(SUPPLIED MATERIAL begins)

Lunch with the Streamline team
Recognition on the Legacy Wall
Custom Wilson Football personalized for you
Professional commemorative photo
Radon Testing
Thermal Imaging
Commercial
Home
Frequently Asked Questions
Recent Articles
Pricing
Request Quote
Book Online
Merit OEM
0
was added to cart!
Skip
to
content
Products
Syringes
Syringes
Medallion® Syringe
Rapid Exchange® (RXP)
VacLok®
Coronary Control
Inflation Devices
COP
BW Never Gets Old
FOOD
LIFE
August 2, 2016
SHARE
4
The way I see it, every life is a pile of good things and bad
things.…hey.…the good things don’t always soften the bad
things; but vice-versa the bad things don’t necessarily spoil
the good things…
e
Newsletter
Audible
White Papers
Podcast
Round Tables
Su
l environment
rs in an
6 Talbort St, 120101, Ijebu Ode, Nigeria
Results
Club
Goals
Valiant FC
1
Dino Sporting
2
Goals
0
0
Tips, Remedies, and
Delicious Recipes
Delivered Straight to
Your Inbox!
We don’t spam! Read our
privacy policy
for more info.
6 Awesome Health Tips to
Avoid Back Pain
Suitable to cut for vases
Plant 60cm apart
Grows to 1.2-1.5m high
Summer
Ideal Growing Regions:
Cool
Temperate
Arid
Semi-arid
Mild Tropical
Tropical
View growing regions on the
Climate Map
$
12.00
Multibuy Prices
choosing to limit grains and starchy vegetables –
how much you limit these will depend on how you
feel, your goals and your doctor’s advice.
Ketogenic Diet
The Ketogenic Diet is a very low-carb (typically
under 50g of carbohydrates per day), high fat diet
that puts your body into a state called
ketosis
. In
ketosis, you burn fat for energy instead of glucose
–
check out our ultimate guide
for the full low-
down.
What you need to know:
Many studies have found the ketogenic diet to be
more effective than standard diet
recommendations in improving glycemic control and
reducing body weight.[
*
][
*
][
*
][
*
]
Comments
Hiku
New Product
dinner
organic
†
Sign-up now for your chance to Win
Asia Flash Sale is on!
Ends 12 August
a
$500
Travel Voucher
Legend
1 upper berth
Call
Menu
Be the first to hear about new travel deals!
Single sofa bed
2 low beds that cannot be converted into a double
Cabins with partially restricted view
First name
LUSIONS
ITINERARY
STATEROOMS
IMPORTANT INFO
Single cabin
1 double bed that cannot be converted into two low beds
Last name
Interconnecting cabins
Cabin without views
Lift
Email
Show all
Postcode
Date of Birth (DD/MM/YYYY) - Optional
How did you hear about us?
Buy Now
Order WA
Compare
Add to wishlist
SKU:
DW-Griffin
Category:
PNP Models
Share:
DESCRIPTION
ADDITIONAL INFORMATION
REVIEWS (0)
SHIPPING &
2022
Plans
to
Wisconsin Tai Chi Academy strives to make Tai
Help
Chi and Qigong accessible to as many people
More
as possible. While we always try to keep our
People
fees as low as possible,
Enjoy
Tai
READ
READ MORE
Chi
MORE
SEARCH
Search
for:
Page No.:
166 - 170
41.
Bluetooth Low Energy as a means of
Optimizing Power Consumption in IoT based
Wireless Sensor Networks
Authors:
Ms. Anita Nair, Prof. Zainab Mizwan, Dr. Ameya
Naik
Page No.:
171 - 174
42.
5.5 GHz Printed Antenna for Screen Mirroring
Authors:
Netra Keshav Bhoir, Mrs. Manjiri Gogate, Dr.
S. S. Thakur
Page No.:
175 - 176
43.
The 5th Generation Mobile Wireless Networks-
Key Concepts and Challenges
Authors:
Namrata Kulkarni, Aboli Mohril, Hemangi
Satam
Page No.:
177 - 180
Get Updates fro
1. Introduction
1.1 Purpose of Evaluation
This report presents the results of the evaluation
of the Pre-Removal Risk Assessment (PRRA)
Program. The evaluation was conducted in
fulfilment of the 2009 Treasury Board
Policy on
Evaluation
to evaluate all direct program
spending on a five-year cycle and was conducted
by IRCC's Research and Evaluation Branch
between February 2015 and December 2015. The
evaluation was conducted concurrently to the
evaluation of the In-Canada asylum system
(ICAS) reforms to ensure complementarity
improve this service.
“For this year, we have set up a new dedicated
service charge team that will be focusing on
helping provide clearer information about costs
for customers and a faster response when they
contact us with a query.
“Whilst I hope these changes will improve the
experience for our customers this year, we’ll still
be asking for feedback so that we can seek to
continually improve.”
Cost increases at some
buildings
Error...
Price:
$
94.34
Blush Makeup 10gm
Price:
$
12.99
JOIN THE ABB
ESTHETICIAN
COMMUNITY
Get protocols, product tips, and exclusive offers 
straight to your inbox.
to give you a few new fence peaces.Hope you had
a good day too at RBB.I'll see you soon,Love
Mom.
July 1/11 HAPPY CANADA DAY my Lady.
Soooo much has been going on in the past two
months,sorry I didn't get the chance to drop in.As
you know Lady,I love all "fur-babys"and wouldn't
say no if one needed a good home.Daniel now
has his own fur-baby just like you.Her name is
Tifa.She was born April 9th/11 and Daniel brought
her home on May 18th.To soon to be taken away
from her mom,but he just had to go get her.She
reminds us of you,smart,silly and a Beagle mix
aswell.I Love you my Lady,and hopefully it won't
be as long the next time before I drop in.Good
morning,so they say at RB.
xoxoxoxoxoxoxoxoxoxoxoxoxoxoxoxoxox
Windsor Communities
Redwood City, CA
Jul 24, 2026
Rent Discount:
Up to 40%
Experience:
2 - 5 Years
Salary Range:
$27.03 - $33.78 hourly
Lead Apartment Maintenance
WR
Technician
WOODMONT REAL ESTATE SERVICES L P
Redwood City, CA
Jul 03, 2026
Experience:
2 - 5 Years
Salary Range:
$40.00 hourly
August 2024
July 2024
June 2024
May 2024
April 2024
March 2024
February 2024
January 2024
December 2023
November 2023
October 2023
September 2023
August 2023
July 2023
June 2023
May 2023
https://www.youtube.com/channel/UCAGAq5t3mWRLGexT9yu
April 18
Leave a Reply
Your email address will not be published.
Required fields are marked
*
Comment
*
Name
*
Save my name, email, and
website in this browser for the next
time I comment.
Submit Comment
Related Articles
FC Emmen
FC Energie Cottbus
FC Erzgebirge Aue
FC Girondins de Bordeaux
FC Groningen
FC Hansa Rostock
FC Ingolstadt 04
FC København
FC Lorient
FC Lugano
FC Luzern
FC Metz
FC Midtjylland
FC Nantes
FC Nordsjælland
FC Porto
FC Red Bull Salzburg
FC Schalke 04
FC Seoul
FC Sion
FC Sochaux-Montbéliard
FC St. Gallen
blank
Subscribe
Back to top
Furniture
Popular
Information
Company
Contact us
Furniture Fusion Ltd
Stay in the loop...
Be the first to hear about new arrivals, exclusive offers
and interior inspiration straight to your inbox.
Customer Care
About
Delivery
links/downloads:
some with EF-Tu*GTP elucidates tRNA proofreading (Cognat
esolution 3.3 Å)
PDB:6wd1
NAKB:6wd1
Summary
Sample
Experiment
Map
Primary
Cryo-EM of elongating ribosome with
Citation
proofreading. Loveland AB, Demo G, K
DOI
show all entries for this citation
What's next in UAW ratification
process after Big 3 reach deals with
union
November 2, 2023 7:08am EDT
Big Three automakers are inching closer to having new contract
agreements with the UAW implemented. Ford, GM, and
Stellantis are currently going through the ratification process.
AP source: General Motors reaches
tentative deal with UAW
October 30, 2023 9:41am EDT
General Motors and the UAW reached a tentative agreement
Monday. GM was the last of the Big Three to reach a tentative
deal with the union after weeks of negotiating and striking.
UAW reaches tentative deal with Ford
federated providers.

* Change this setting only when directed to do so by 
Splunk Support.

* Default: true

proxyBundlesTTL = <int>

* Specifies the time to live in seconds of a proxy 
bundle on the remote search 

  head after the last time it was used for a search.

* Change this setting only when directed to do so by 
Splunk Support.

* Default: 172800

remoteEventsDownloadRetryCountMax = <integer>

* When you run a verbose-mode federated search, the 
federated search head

(SUPPLIED MATERIAL ends)

Please find every line in the items above that contains the word "exclusive", treating uppercase and lowercase as different, and copy each of those lines.

Get protocols, product tips, and exclusive offers 
Be the first to hear about new arrivals, exclusive offers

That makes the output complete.